What is needed:
Every line with the string "Sicilia" in it belongs in your answer, so copy them all from the data.

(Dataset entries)
----

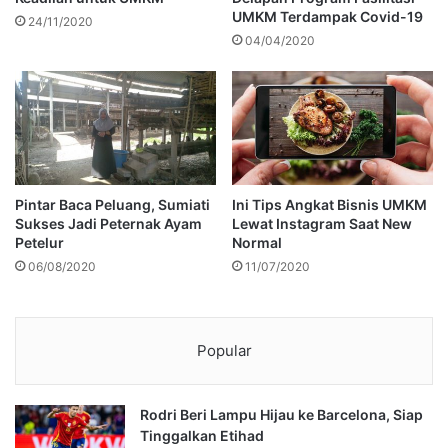
UMKM Terdampak Covid-19
24/11/2020
04/04/2020
Pintar Baca Peluang, Sumiati
Ini Tips Angkat Bisnis UMKM
Sukses Jadi Peternak Ayam
Lewat Instagram Saat New
Petelur
Normal
06/08/2020
11/07/2020
Popular
Rodri Beri Lampu Hijau ke Barcelona, Siap
Tinggalkan Etihad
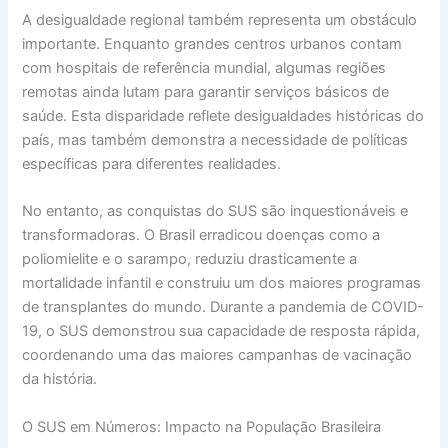
A desigualdade regional também representa um obstáculo
importante. Enquanto grandes centros urbanos contam
com hospitais de referência mundial, algumas regiões
remotas ainda lutam para garantir serviços básicos de
saúde. Esta disparidade reflete desigualdades históricas do
país, mas também demonstra a necessidade de políticas
específicas para diferentes realidades.
No entanto, as conquistas do SUS são inquestionáveis e
transformadoras. O Brasil erradicou doenças como a
poliomielite e o sarampo, reduziu drasticamente a
mortalidade infantil e construiu um dos maiores programas
de transplantes do mundo. Durante a pandemia de COVID-
19, o SUS demonstrou sua capacidade de resposta rápida,
coordenando uma das maiores campanhas de vacinação
da história.
O SUS em Números: Impacto na População Brasileira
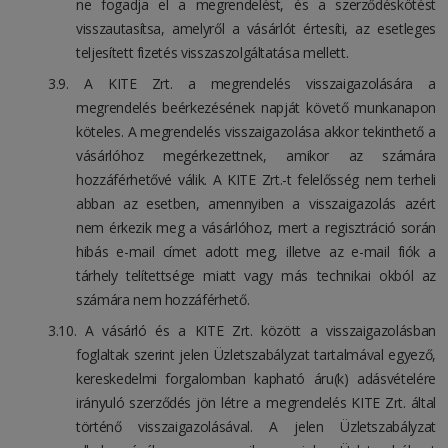
ne fogadja el a megrendelést, és a szerződéskötést
visszautasítsa, amelyről a vásárlót értesíti, az esetleges
teljesített fizetés visszaszolgáltatása mellett.
A KITE Zrt. a megrendelés visszaigazolására a
megrendelés beérkezésének napját követő munkanapon
köteles. A megrendelés visszaigazolása akkor tekinthető a
vásárlóhoz megérkezettnek, amikor az számára
hozzáférhetővé válik. A KITE Zrt.-t felelősség nem terheli
abban az esetben, amennyiben a visszaigazolás azért
nem érkezik meg a vásárlóhoz, mert a regisztráció során
hibás e-mail címet adott meg, illetve az e-mail fiók a
tárhely telítettsége miatt vagy más technikai okból az
számára nem hozzáférhető.
A vásárló és a KITE Zrt. között a visszaigazolásban
foglaltak szerint jelen Üzletszabályzat tartalmával egyező,
kereskedelmi forgalomban kapható áru(k) adásvételére
irányuló szerződés jön létre a megrendelés KITE Zrt. által
történő visszaigazolásával. A jelen Üzletszabályzat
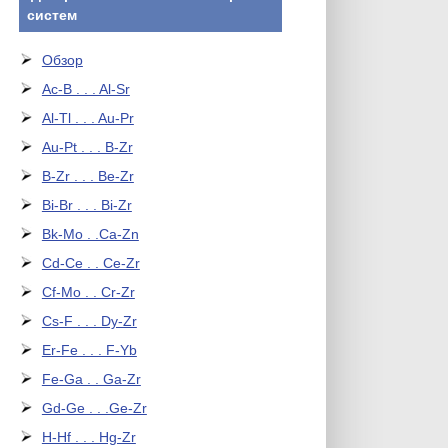
систем
Обзор
Ac-B . . . Al-Sr
Al-Tl . . . Au-Pr
Au-Pt . . . B-Zr
B-Zr . . . Be-Zr
Bi-Br . . . Bi-Zr
Bk-Mo . .Ca-Zn
Cd-Ce . . Ce-Zr
Cf-Mo . . Cr-Zr
Cs-F . . . Dy-Zr
Er-Fe . . . F-Yb
Fe-Ga . . Ga-Zr
Gd-Ge . . .Ge-Zr
H-Hf . . . Hg-Zr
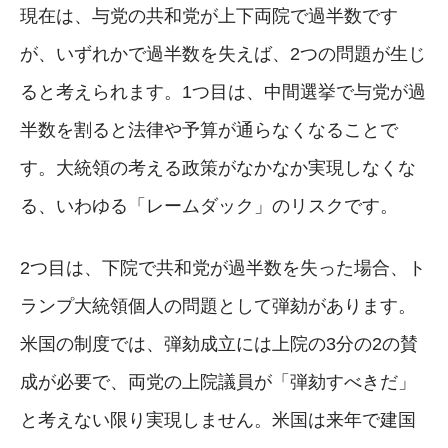
現在は、与党の共和党が上下両院で過半数です
が、いずれかで過半数を失えば、2つの問題が生じ
ると考えられます。1つ目は、中間選挙で与党が過
半数を割ると法律や予算が通らなくなることで
す。大統領の考える政策がなかなか実現しなくな
る、いわゆる「レームダック」のリスクです。
2つ目は、下院で共和党が過半数を失った場合、ト
ランプ大統領個人の問題として弾劾があります。
米国の制度では、弾劾成立には上院の3分の2の賛
成が必要で、両党の上院議員が「弾劾すべきだ」
と考えない限り実現しません。米国は来年で建国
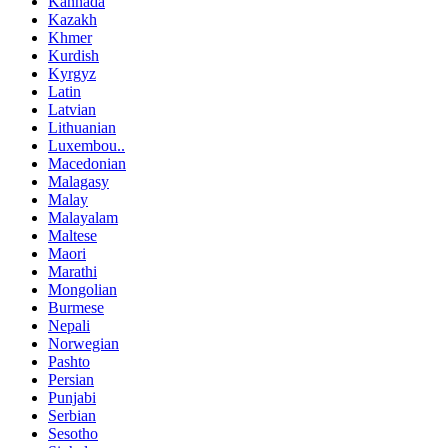
Kannada
Kazakh
Khmer
Kurdish
Kyrgyz
Latin
Latvian
Lithuanian
Luxembou..
Macedonian
Malagasy
Malay
Malayalam
Maltese
Maori
Marathi
Mongolian
Burmese
Nepali
Norwegian
Pashto
Persian
Punjabi
Serbian
Sesotho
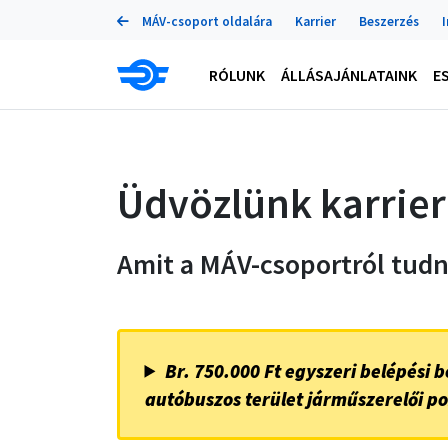
Portálok
Ugrás
MÁV-csoport oldalára
Karrier
Beszerzés
a
tartalomra
Main
RÓLUNK
ÁLLÁSAJÁNLATAINK
E
navigation
Üdvözlünk karrie
Amit a MÁV-csoportról tud
Br. 750.000 Ft egyszeri belépési b
autóbuszos terület járműszerelői po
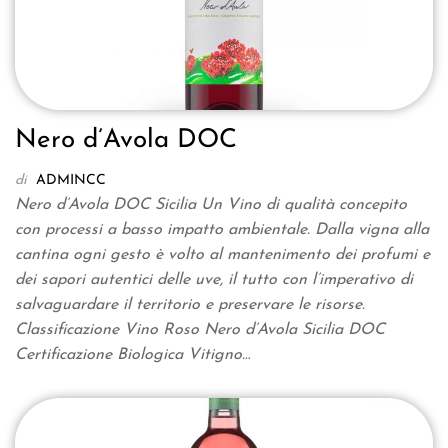
Nero d’Avola DOC
di
ADMINCC
Nero d’Avola DOC Sicilia Un Vino di qualità concepito
con processi a basso impatto ambientale. Dalla vigna alla
cantina ogni gesto è volto al mantenimento dei profumi e
dei sapori autentici delle uve, il tutto con l’imperativo di
salvaguardare il territorio e preservare le risorse.
Classificazione Vino Roso Nero d’Avola Sicilia DOC
Certificazione Biologica Vitigno…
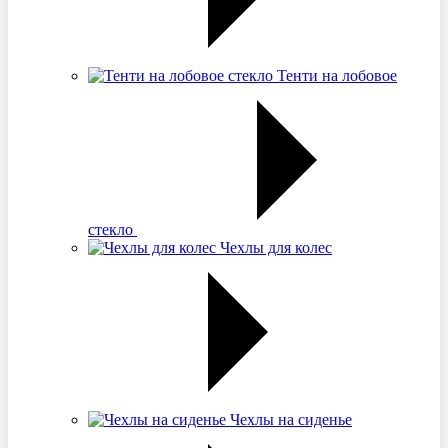
Тенти на лобовое
стекло
Чехлы для колес
Чехлы на сиденье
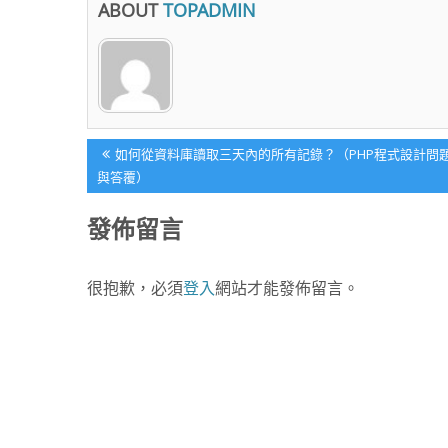
ABOUT
TOPADMIN
文
Previous
如何從資料庫讀取三天內的所有記錄？（PHP程式設計問
Post:
與答覆）
章
發佈留言
導
很抱歉，必須
登入
網站才能發佈留言。
覽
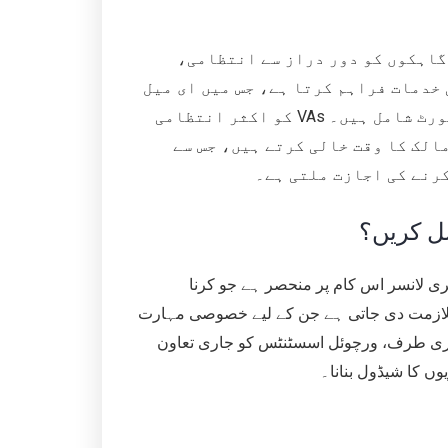
یشنل ہے جو گاہکوں کو دور دراز سے انتظامی،
خدمات فراہم کرتا ہے، جس میں ای میل
مینجمنٹ، شیڈولنگ، سوشل میڈیا مینجمنٹ، اور کسٹمر سپورٹ شامل ہیں۔ VAs کو اکثر انتظامی
الک کا وقت خالی کرتے ہیں، جس سے
رنے کی اجازت ملتی ہے۔
ل کریں؟
ری لانسر اس کام پر منحصر ہے جو کرنا
لازمت دی جاتی ہے جن کے لیے خصوصی مہارت
وسری طرف، ورچوئل اسسٹنٹس کو جاری تعاون
یوں کا شیڈول بنانا۔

----

Your response:
Nero d’Avola DOC Sicilia Un Vino di qualità concepito
Classificazione Vino Roso Nero d’Avola Sicilia DOC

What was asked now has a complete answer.